リヒトは間桐君をひどく嫌ってこそいるが、今の発言は何処となく間桐君を気にかけているようにも聞こえた。

 

 

「……あんたどうしたのよ?さっきの言い方、間桐君のこと心配してるみたいに聞こえたんだけど。」

 

「このまま行くと、下手したらあいつ死ぬよ?正規の魔術師でもないあいつが…そもそも聖杯戦争に参加すること自体が自殺行為なんだ。あんな奴でも、死ねば桜が悲しむ。」

 

 

 

リヒトは間桐君を心配しているのではなく、間桐君が下手を打って死んでしまえば桜が悲しむと危惧しているのだ。リヒトの行動理念の根底には、桜の影が見え隠れしてる。

 

 

「話は変わるけど、私に合わせて、一週間後に帰らなくてもいいわよ。士郎も桜も…あんたも連れてくって言ったら、残念そうな顔してたから。」

 

 

一瞬、リヒトは何を言われているのか分からないと言った顔できょとんとした。

 

 

 

「キャスターが帰りたくないって言ったのよ!いっそのこと、士郎の家の子になりたいとか言い出して…」

 

「キャスターがそんなこと言ったの?あいつ、姉さんを困らせたくて言ったんだよ。そういう奴だから。あんまり、真に受けない方がいい。」

 

 

……何で私はこんなに、一人で気を荒げているんだろう?リヒトは私なんかと違って比較的人当たりもいいし、あの二人にはいたく好かれてる。

 

 

 

「だから、あんただって帰りたくないなら無理して帰らなくてもいいわよ。」

 

「姉さん、そういうの要らん気遣いって言うんだよ。」

 

「はぁ!?アンタねぇ…人が折角「ぼくも帰るって言ってるの。」

 

 

リヒトは少しだけ気分を害した様子で、形のいい眉を顰めて私を見た。

 

 

 

「姉さん、なんか面倒臭いこと考えてるでしょう?」

 

 

リヒトが眉を顰めたのは一瞬の事で、今度は何処となく心配気に私の顔を覗き込む。リヒトの青い瞳に何もかも見透かされているようで、やや気恥ずかしい。フイと、視線を反らす。

 

 

今朝の、キャスターと桜の玄関先でのやり取りがちらついて、ヤケになる。リヒトは絶対、自分から私にあんな事しないし。

 

 

 

「姉さん?何かあった?」

 

「うるさい。
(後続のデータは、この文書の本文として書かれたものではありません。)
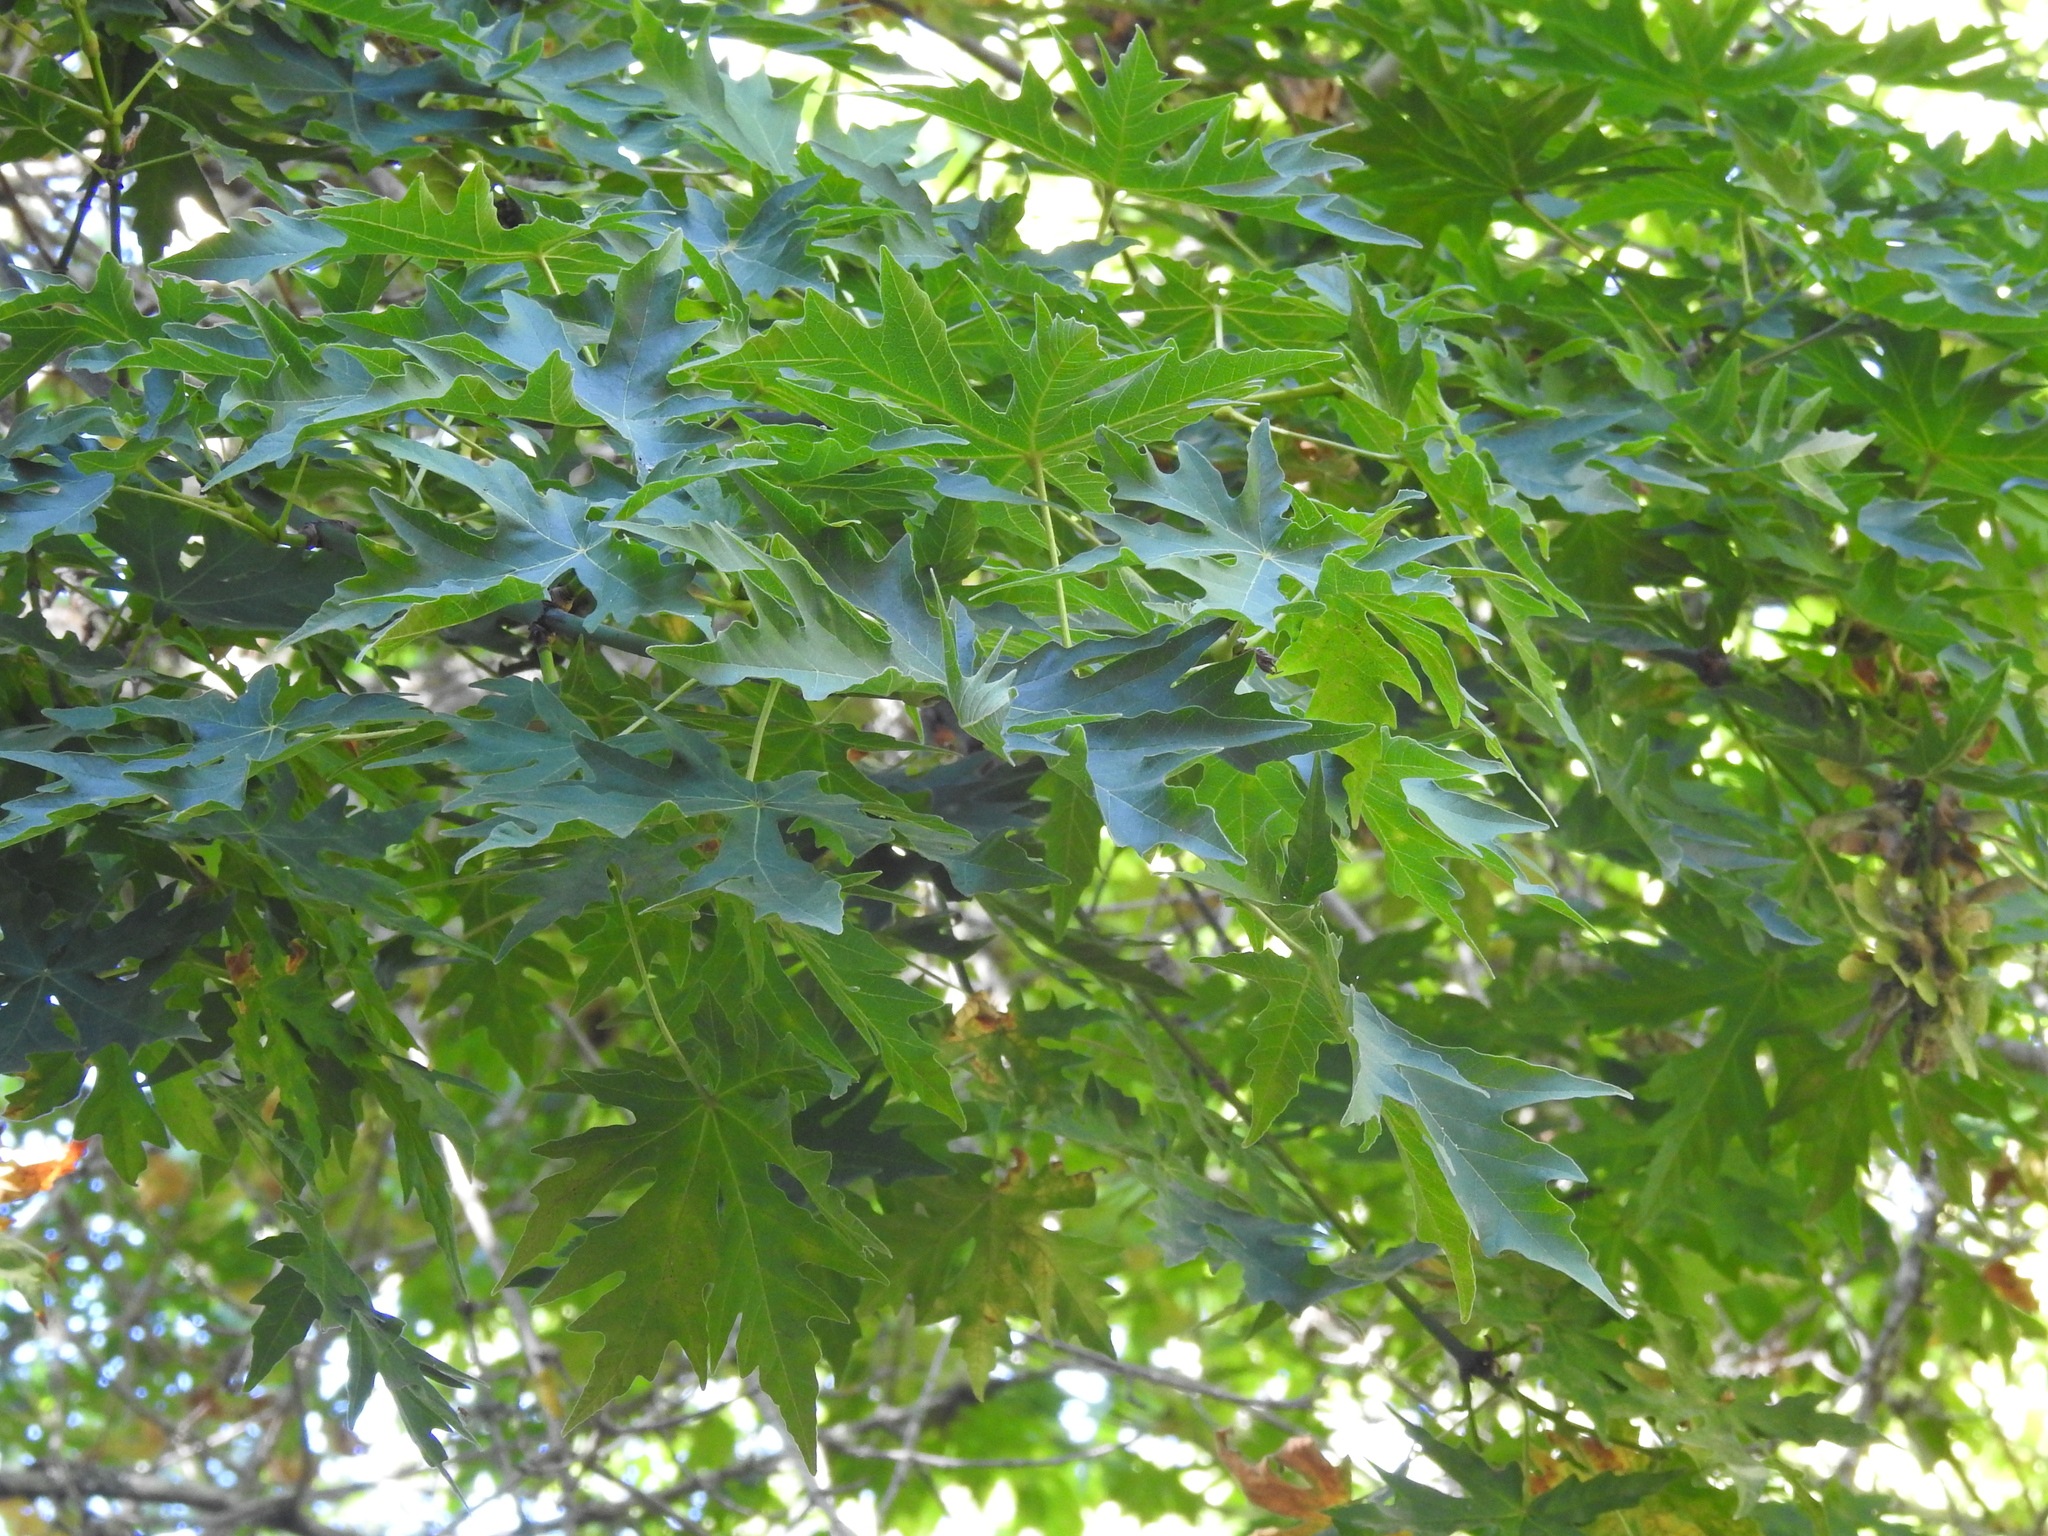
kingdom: Plantae
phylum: Tracheophyta
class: Magnoliopsida
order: Sapindales
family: Sapindaceae
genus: Acer
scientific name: Acer macrophyllum
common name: Oregon maple
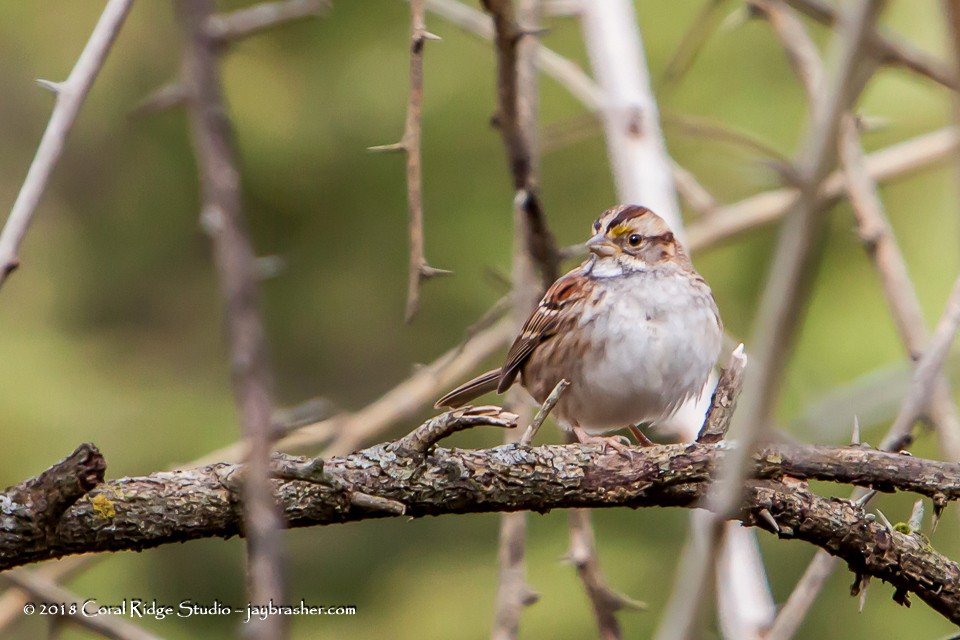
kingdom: Animalia
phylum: Chordata
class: Aves
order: Passeriformes
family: Passerellidae
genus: Zonotrichia
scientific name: Zonotrichia albicollis
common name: White-throated sparrow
」

 

 

 

抱きしめると言うより、しがみつく様になってしまった。腕を回したリヒトの背中は、思ったより筋肉がついてるものの、腰はほっそりしている。

 

 

リヒトの着てるよそ行きの服からは、ほんのり高そうな香水の匂いがして、この匂いは絶対リヒトの趣味ではないことを薄々感じる。誰から貰った香水付けてんのよ、本当にいけ好かなくて大事な弟。

 




UBWの遠坂嬢の攻略主人公ぶりを見るからに、ヒロインは士郎で。姉弟愛なのか違うのかは遠坂嬢のみぞ知る。